State law also prohibits a person from manufacturing, distributing, or possessing with the intent to distribute, an "imitation controlled substance." An "imitation controlled substance" means a substance that is not a controlled substance, but which by appearance or representation would lead a reasonable person to believe that the substance is a controlled substance. It is unlawful for any person to manufacture, distribute, or possess with intent to distribute, an imitation controlled substance. Violations pertaining to imitation controlled substances are classified as felony offenses.
Sentencing of Drug Offenses Committed Before July 1, 2004.

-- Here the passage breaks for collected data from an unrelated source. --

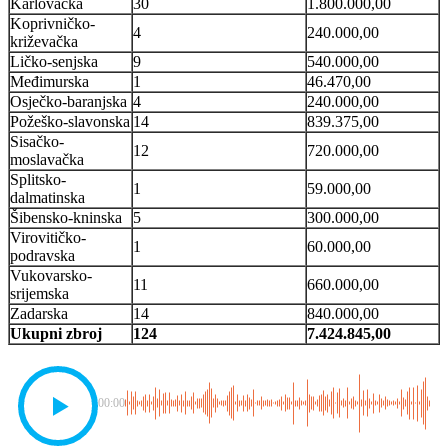
Karlovačka
30
1.800.000,00
Koprivničko-
4
240.000,00
križevačka
Ličko-senjska
9
540.000,00
Međimurska
1
46.470,00
Osječko-baranjska
4
240.000,00
Požeško-slavonska
14
839.375,00
Sisačko-
12
720.000,00
moslavačka
Splitsko-
1
59.000,00
dalmatinska
Šibensko-kninska
5
300.000,00
Virovitičko-
1
60.000,00
podravska
Vukovarsko-
11
660.000,00
srijemska
Zadarska
14
840.000,00
Ukupni zbroj
124
7.424.845,00
00:00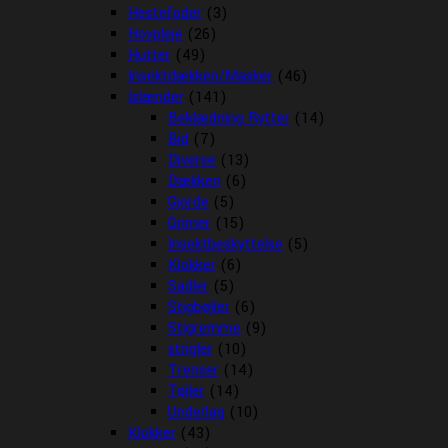
Hestefoder
(3)
Hovpleje
(26)
Hutter
(49)
Insektdækken/Masker
(46)
Islænder
(141)
Beklædning Rytter
(14)
Bid
(7)
Diverse
(13)
Dækken
(6)
Gjorde
(5)
Grimer
(15)
Insektbeskyttelse
(5)
Klokker
(6)
Sadler
(5)
Stigbøjler
(6)
Stigremme
(9)
strigler
(10)
Trenser
(14)
Tøjler
(14)
Underlag
(10)
Klokker
(43)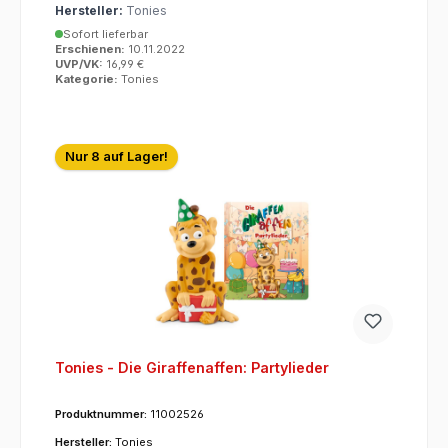
Hersteller:
Tonies
Sofort lieferbar
Erschienen:
10.11.2022
UVP/VK:
16,99 €
Kategorie:
Tonies
Nur 8 auf Lager!
Tonies - Die Giraffenaffen: Partylieder
Produktnummer:
11002526
Hersteller:
Tonies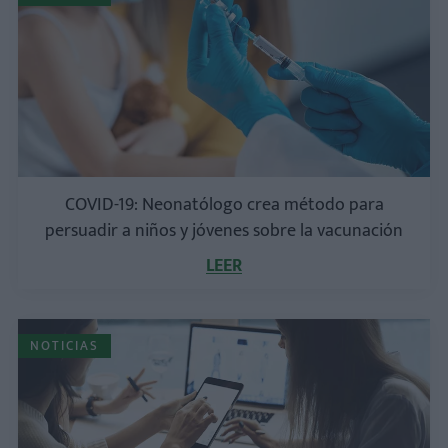
COVID-19: Neonatólogo crea método para
persuadir a niños y jóvenes sobre la vacunación
LEER
NOTICIAS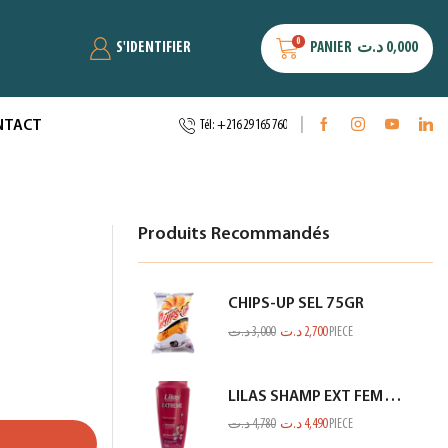
0
S'IDENTIFIER
PANIER
د.ت
0,000
NTACT
Tél: +216 29 165 760
Produits Recommandés
CHIPS-UP SEL 75GR
د.ت
3,000
د.ت
2,700
PIECE
LILAS SHAMP EXT FEM TOUS TYPES CHEV ROSE 350ML
د.ت
4,780
د.ت
4,490
PIECE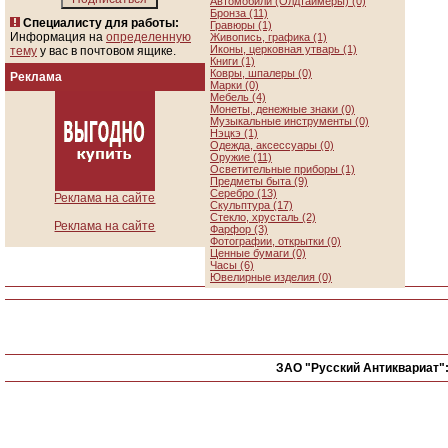
Автомобили (Олдтаймеры) (0)
Бронза (11)
Специалисту для работы:
Гравюры (1)
Информация на
определенную
Живопись, графика (1)
Иконы, церковная утварь (1)
тему
у вас в почтовом ящике.
Книги (1)
Ковры, шпалеры (0)
Реклама
Марки (0)
Мебель (4)
Монеты, денежные знаки (0)
Музыкальные инструменты (0)
Нэцкэ (1)
Одежда, аксессуары (0)
Оружие (11)
Осветительные приборы (1)
Предметы быта (9)
Серебро (13)
Реклама на сайте
Скульптура (17)
Стекло, хрусталь (2)
Реклама на сайте
Фарфор (3)
Фотографии, открытки (0)
Ценные бумаги (0)
Часы (6)
Ювелирные изделия (0)
ЗАО "Русский Антиквариат"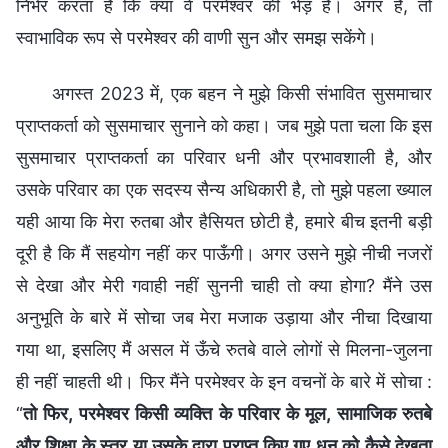
निर्भर करता है कि क्या वे परमेश्वर की भेड़ हैं। अगर हैं, तो
स्वाभाविक रूप से परमेश्वर की वाणी सुन और समझ सकेंगे।
अगस्त 2023 में, एक बहन ने मुझे किसी संभावित सुसमाचार
प्राप्तकर्ता को सुसमाचार सुनाने को कहा। जब मुझे पता चला कि इस
सुसमाचार प्राप्तकर्ता का परिवार धनी और प्रभावशाली है, और
उसके परिवार का एक सदस्य सैन्य अधिकारी है, तो मुझे पहला ख्याल
यही आया कि मेरा रुतबा और हैसियत छोटी है, हमारे बीच इतनी बड़ी
दूरी है कि मैं सहयोग नहीं कर पाऊँगी। अगर उसने मुझे नीची नजरों
से देखा और मेरी गवाही नहीं सुननी चाही तो क्या होगा? मैंने उस
अनुभूति के बारे में सोचा जब मेरा मजाक उड़ाया और नीचा दिखाया
गया था, इसलिए मैं असल में ऊँचे रुतबे वाले लोगों से मिलना-जुलना
ही नहीं चाहती थी। फिर मैंने परमेश्वर के इन वचनों के बारे में सोचा :
“
तो फिर, परमेश्वर किसी व्यक्ति के परिवार के मूल, सामाजिक रुतबे
और शिक्षा के स्तर या उसके द्वारा प्राप्त किए गए धन को कैसे देखता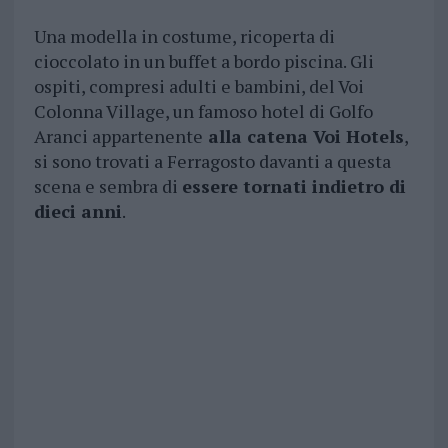
Una modella in costume, ricoperta di
cioccolato in un buffet a bordo piscina. Gli
ospiti, compresi adulti e bambini, del Voi
Colonna Village, un famoso hotel di Golfo
Aranci appartenente
alla catena Voi Hotels
,
si sono trovati a Ferragosto davanti a questa
scena e sembra di
essere tornati indietro di
dieci anni
.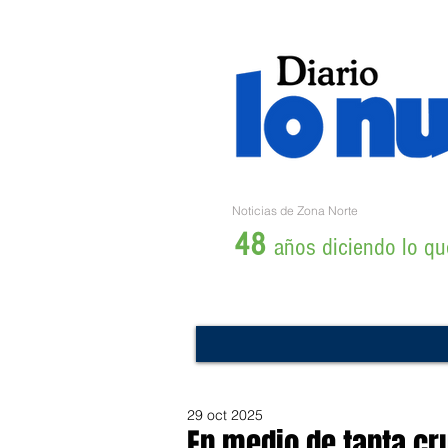
Noticias de Zona Norte
48
años diciendo lo que
29 oct 2025
En medio de tanta cr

Felony crimes are generally classified as A, B, or C. The classification generally determines the maximum term of confinement. However, the Sentencing Reform Act (SRA) controls the actual term of confinement for adults convicted of felonies. The SRA is a determinate sentencing system in which a judge selects a particular sentence from a standard range. The standard range is determined by reference to a statutory grid, which is based on the defendant's criminal history (converted into an offender score) and the severity of the offense (according to designated seriousness levels). While the standard range is presumed to be appropriate, additional sentencing policies can increase or decrease a sentence. This includes, for example, exceptional sentences and enhancements.
In 2004 the state made several changes to how felony drug offenses (under the UCSA as well as other state laws) were sentenced, including adopting a separate, simplified sentencing grid with broader ranges, eliminating double and triple scoring for certain offenses, and reducing seriousness levels for certain offenses. The changes generally resulted in lower sentences for felony drug offenses. However, when a defendant is convicted of a crime, the sentencing laws in place at the time of an offense generally apply to the sentencing proceedings, with some exceptions. Therefore, the changes to the sentencing for felony drug offenses were prospective and applied to offenses committed on or after July 1, 2004.

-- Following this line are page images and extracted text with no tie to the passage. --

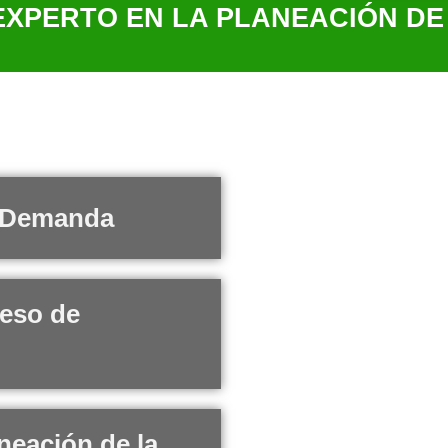
EXPERTO EN LA PLANEACIÓN D
Durante el taller aprenderás
e Demanda
ceso de
neación de la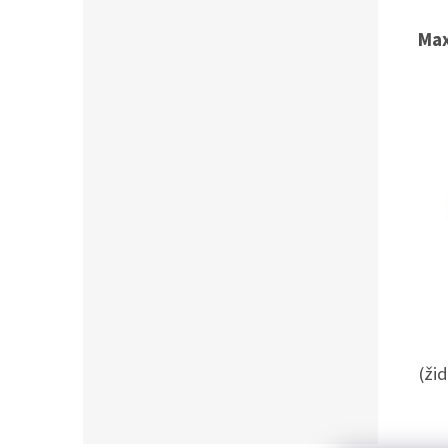
Max
(ži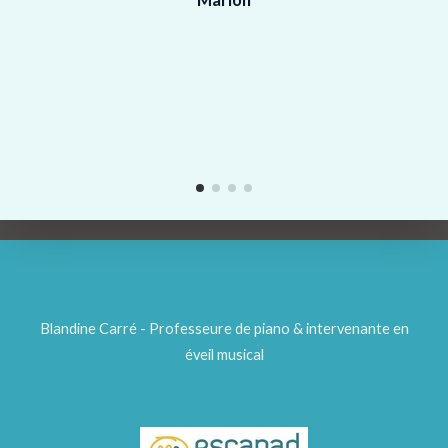
Blandine Carré - Professeure de piano & intervenante en
éveil musical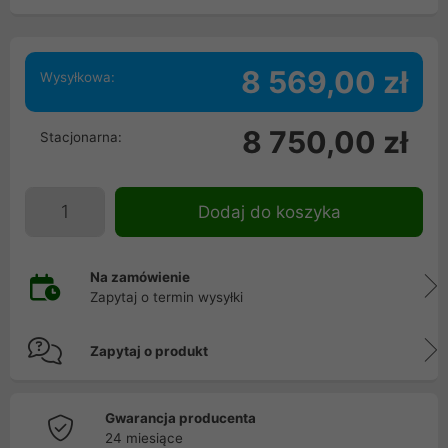
8 569,00 zł
Wysyłkowa:
8 750,00 zł
Stacjonarna:
Dodaj do koszyka
Na zamówienie
Zapytaj o termin wysyłki
Zapytaj o produkt
Gwarancja producenta
24 miesiące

In 2020 the state passed remedial legislation entitling any defendant to a resentencing hearing if he or she is still serving a term of incarceration for a drug offense committed prior to July 1, 2004, including a violation of the UCSA or laws restricting imitation controlled substances, provided that he or she does not have a most serious offense or violent offense in his or her criminal history. If a defendant is entitled to a resentencing hearing, the prosecuting attorney must make a motion for relief from sentence to the original sentencing court. A defendant may also make a motion on his or her own accord. The sentencing court must grant the motion and immediately set an expedited date for resentencing. The court must sentence the defendant as if he or she had not previously been sentenced, provided the new sentence is no greater than the initial sentence. The provisions requiring resentencing expire July 1, 2021.
The criteria for a person convicted of a drug offense committed prior to July 1, 2004, to qualify for resentencing are modified. The person does not need to be currently incarcerated, but does need to be serving a sentence under the custody of the Department of Corrections. The provision disqualifying a person based on a most serious offense or violent offense in his or her criminal history is removed. Instead, the person is disqualified if he or she was convicted of a violent offense or sex offense involving a child.
When a court resentences a person, the new sentence must be based on the sentencing guidelines in effect on the effective date of the bill. The expiration date for the resentencing provision is extended to July 1, 2022.
Technical changes are made to clarify that the court must use current sentencing guidelines when resentencing a person in accordance with the requirements in the underlying bill.
(In support) Last year the Legislature passed Substitute Senate Bill 5867, which required courts to resentence qualifying defendants currently incarcerated for drug offenses committed prior to 2004. These persons were sentenced before the state amended the Sentencing Reform Act to reduce sentences for drug offenses. However, Substitute Senate Bill 5867 has technical implementation issues. The Pierce County Prosecutor does not believe it actually allows a court to resentence a defendant under the current sentencing laws. This was devastating to those who advocated for the bill. The current bill fixes the problem and provides relief to approximately four individuals who are still incarcerated for very old drug convictions. One particular individual has been a role model for others—having never received an infraction—and has worked to give back to the community. This individual is deeply sorry for his crimes and he wants to be a positive force of change.